As we mentioned earlier in this chapter, XML lets you include or ignore whole sections of your DTD, so you can tailor the language for alternative uses. The HTML DTD, for instance, defines transitional, strict, and frame-based versions of the language. DTD authors can select the portions of the DTD they plan to include or ignore by using XML conditional directives:
<![INCLUDE [ ...any XML content... ]]>
<![IGNORE [ ...any XML content... ]]>
The XML processor either includes or ignores the contents, respectively. Conditional sections may be nested, with the caveat that all sections contained within an ignored section are ignored, even if they are set to be included.

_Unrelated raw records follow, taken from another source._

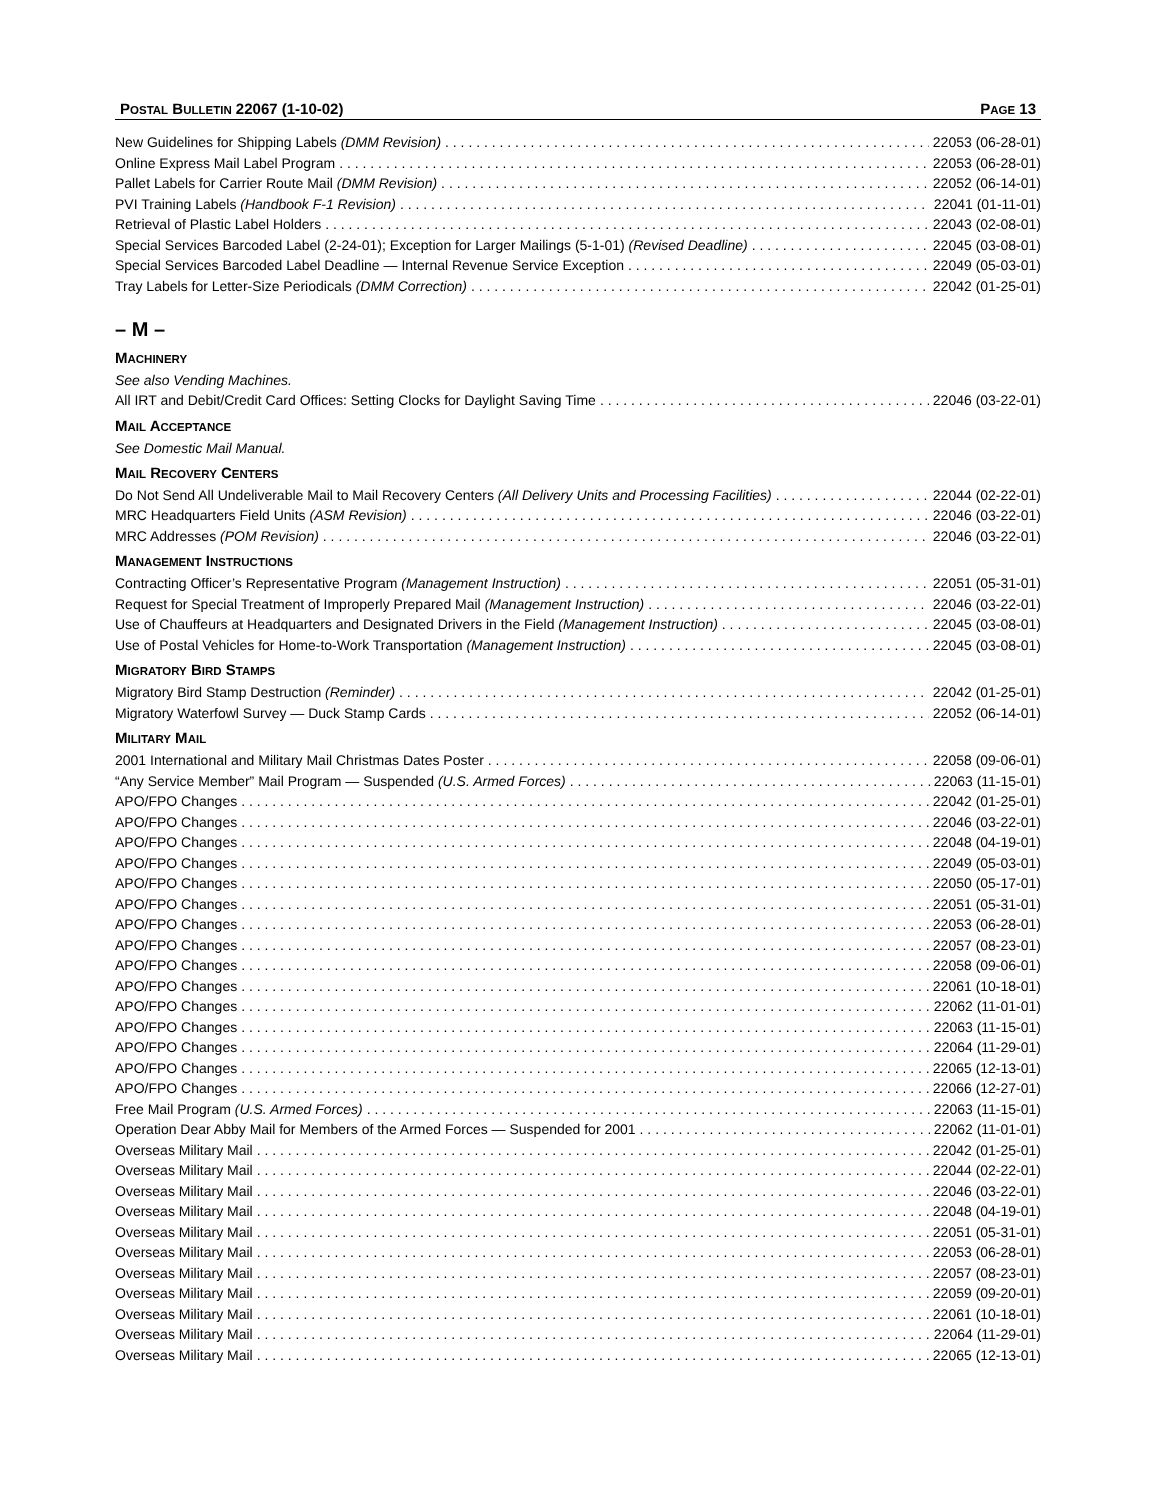POSTAL BULLETIN 22067 (1-10-02)
PAGE 13
New Guidelines for Shipping Labels (DMM Revision) 22053 (06-28-01)
Online Express Mail Label Program 22053 (06-28-01)
Pallet Labels for Carrier Route Mail (DMM Revision) 22052 (06-14-01)
PVI Training Labels (Handbook F-1 Revision) 22041 (01-11-01)
Retrieval of Plastic Label Holders 22043 (02-08-01)
Special Services Barcoded Label (2-24-01); Exception for Larger Mailings (5-1-01) (Revised Deadline) 22045 (03-08-01)
Special Services Barcoded Label Deadline — Internal Revenue Service Exception 22049 (05-03-01)
Tray Labels for Letter-Size Periodicals (DMM Correction) 22042 (01-25-01)
– M –
MACHINERY
See also Vending Machines.
All IRT and Debit/Credit Card Offices: Setting Clocks for Daylight Saving Time 22046 (03-22-01)
MAIL ACCEPTANCE
See Domestic Mail Manual.
MAIL RECOVERY CENTERS
Do Not Send All Undeliverable Mail to Mail Recovery Centers (All Delivery Units and Processing Facilities) 22044 (02-22-01)
MRC Headquarters Field Units (ASM Revision) 22046 (03-22-01)
MRC Addresses (POM Revision) 22046 (03-22-01)
MANAGEMENT INSTRUCTIONS
Contracting Officer’s Representative Program (Management Instruction) 22051 (05-31-01)
Request for Special Treatment of Improperly Prepared Mail (Management Instruction) 22046 (03-22-01)
Use of Chauffeurs at Headquarters and Designated Drivers in the Field (Management Instruction) 22045 (03-08-01)
Use of Postal Vehicles for Home-to-Work Transportation (Management Instruction) 22045 (03-08-01)
MIGRATORY BIRD STAMPS
Migratory Bird Stamp Destruction (Reminder) 22042 (01-25-01)
Migratory Waterfowl Survey — Duck Stamp Cards 22052 (06-14-01)
MILITARY MAIL
2001 International and Military Mail Christmas Dates Poster 22058 (09-06-01)
“Any Service Member” Mail Program — Suspended (U.S. Armed Forces) 22063 (11-15-01)
APO/FPO Changes 22042 (01-25-01)
APO/FPO Changes 22046 (03-22-01)
APO/FPO Changes 22048 (04-19-01)
APO/FPO Changes 22049 (05-03-01)
APO/FPO Changes 22050 (05-17-01)
APO/FPO Changes 22051 (05-31-01)
APO/FPO Changes 22053 (06-28-01)
APO/FPO Changes 22057 (08-23-01)
APO/FPO Changes 22058 (09-06-01)
APO/FPO Changes 22061 (10-18-01)
APO/FPO Changes 22062 (11-01-01)
APO/FPO Changes 22063 (11-15-01)
APO/FPO Changes 22064 (11-29-01)
APO/FPO Changes 22065 (12-13-01)
APO/FPO Changes 22066 (12-27-01)
Free Mail Program (U.S. Armed Forces) 22063 (11-15-01)
Operation Dear Abby Mail for Members of the Armed Forces — Suspended for 2001 22062 (11-01-01)
Overseas Military Mail 22042 (01-25-01)
Overseas Military Mail 22044 (02-22-01)
Overseas Military Mail 22046 (03-22-01)
Overseas Military Mail 22048 (04-19-01)
Overseas Military Mail 22051 (05-31-01)
Overseas Military Mail 22053 (06-28-01)
Overseas Military Mail 22057 (08-23-01)
Overseas Military Mail 22059 (09-20-01)
Overseas Military Mail 22061 (10-18-01)
Overseas Military Mail 22064 (11-29-01)
Overseas Military Mail 22065 (12-13-01)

You rarely see a DTD with the INCLUDE and IGNORE keywords spelled out. Instead, you see parameter entities that document why the section is being included or ignored. Suppose you are creating a DTD to exchange construction plans among builders. Since you have an international customer base, you build a DTD that can handle both U.S. and metric units. You might define two parameter entities, thusly:
<!ENTITY % English "INCLUDE"> <!ENTITY % Metric "IGNORE">
You would then place all the English-specific declarations in a conditional section and isolate the metric declarations similarly:
<![%English [ ...English stuff here... ]]> <![%Metric [ ...Metric stuff here... ]]>
To use the DTD for English construction jobs, define %English as INCLUDE and %Metric as IGNORE, which causes your DTD to use the English declarations. For metric construction, reverse the two settings, ignoring the English section and including the metric section.